BEGIN Record extracts
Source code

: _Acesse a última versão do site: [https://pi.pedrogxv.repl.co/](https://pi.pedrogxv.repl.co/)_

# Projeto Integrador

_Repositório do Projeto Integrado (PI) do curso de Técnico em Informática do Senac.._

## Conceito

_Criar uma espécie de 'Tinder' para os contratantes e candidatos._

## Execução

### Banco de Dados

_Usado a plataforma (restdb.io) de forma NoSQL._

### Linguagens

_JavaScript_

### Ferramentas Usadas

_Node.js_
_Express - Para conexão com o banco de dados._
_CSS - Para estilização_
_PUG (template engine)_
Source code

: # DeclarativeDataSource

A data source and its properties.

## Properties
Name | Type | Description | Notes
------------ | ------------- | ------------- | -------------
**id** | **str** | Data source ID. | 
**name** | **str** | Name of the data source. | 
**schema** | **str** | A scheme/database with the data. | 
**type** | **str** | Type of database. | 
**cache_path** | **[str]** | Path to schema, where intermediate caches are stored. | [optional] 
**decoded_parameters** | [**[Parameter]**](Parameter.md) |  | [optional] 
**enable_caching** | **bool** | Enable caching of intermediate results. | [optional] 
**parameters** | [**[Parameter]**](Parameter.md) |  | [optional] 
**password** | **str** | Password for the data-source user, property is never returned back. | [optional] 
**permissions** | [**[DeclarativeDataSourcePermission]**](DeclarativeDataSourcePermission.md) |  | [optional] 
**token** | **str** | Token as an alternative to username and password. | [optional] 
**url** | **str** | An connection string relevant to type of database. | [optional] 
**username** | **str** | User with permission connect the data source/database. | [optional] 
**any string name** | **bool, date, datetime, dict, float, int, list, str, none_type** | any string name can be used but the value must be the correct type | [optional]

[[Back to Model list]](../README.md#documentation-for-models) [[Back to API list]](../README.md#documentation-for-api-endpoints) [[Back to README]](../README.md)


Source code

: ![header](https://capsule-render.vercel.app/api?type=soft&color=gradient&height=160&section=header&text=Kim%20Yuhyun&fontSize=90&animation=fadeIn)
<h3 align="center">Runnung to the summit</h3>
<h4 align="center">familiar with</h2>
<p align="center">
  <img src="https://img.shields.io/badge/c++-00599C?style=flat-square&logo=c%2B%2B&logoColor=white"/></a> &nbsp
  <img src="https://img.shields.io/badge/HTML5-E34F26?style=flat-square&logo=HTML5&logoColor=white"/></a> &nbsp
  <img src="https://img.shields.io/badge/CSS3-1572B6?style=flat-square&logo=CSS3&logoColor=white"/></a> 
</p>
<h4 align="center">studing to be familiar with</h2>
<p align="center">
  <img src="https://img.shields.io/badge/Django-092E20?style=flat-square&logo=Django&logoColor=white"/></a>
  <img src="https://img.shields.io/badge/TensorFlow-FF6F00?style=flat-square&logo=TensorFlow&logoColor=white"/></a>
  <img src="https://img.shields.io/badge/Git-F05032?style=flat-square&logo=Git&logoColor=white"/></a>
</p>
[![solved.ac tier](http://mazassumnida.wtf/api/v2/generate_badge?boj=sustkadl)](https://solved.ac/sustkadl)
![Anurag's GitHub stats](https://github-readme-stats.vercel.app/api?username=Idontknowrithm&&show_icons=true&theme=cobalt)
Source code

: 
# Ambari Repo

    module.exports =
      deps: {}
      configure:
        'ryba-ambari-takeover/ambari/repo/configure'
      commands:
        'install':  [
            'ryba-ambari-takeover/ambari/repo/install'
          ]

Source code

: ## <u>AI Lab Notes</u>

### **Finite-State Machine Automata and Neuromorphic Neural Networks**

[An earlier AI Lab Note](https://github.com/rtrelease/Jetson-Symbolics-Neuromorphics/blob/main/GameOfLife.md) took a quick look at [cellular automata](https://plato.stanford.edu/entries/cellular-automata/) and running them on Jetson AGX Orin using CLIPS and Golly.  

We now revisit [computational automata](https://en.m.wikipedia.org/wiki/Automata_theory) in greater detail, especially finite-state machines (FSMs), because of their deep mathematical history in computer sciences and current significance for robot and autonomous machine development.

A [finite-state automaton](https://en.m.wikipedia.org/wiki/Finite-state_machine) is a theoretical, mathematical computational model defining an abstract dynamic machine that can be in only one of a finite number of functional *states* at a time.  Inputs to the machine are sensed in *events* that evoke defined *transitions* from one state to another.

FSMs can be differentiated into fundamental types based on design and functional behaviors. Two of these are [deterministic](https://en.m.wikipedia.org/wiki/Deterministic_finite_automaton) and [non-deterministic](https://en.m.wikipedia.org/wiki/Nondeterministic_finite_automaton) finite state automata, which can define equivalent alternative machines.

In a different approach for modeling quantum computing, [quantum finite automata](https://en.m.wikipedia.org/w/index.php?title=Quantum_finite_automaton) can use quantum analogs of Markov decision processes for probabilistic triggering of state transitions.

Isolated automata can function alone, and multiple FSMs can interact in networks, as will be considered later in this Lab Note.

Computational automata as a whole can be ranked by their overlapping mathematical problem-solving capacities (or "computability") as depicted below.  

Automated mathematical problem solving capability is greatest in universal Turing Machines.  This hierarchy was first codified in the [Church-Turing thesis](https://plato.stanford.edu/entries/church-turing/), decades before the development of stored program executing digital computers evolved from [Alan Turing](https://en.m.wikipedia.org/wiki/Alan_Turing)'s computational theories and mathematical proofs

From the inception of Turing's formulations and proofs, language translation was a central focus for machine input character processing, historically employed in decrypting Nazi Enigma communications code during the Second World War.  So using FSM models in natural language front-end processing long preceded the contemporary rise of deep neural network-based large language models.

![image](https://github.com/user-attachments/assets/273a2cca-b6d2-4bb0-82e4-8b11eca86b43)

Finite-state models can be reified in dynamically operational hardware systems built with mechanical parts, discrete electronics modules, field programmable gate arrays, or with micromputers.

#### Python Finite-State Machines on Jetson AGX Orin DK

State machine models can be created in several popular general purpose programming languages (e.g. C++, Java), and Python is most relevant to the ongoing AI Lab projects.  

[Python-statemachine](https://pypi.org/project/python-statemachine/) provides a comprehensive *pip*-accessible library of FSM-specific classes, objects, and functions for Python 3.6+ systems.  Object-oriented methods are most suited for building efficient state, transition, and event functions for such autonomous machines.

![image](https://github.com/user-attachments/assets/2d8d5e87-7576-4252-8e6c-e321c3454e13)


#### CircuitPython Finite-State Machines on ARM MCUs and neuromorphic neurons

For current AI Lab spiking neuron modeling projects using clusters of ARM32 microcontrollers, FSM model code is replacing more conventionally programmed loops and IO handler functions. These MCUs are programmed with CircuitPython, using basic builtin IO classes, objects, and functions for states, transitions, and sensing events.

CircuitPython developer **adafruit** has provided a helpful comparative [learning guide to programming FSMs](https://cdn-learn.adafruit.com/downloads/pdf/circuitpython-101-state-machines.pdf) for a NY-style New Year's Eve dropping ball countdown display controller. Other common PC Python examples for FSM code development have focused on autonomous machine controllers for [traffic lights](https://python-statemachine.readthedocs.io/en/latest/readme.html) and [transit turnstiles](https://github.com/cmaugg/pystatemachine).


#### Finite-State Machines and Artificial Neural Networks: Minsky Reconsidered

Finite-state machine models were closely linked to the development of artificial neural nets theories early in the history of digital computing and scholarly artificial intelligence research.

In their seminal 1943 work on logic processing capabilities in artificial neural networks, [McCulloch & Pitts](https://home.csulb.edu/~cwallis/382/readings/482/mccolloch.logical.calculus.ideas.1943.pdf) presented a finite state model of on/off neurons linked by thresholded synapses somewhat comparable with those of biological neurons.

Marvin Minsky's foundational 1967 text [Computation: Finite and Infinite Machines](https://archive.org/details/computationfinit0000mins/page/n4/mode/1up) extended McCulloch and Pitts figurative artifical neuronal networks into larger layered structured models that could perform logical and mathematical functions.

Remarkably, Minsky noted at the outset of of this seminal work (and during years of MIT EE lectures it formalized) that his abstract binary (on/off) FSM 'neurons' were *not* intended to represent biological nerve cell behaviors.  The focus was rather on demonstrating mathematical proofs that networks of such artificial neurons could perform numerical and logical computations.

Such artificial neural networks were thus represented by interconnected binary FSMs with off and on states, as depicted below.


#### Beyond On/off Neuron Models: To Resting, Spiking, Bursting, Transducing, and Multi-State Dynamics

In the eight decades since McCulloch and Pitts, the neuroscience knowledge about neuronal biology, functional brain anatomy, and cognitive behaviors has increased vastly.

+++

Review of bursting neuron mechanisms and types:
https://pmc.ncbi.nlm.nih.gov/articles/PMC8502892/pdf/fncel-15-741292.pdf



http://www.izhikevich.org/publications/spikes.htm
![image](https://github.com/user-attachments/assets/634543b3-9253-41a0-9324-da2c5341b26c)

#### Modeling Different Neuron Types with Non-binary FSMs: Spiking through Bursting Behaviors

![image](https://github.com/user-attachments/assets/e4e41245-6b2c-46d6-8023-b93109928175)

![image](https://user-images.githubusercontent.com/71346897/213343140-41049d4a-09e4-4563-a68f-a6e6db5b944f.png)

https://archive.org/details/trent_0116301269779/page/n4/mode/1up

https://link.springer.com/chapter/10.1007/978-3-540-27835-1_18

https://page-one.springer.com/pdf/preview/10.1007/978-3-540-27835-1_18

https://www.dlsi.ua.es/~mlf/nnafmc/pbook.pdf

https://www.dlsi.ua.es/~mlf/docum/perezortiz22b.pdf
END Record extracts
Take the lines from the one containing "contratantes e candidatos._" through the one containing "A data source and its properties.", and switch "contratantes" to "empregadores" while leaving everything else as it stands.

Response:
_Criar uma espécie de 'Tinder' para os empregadores e candidatos._

## Execução

### Banco de Dados

_Usado a plataforma (restdb.io) de forma NoSQL._

### Linguagens

_JavaScript_

### Ferramentas Usadas

_Node.js_
_Express - Para conexão com o banco de dados._
_CSS - Para estilização_
_PUG (template engine)_
Source code

: # DeclarativeDataSource

A data source and its properties.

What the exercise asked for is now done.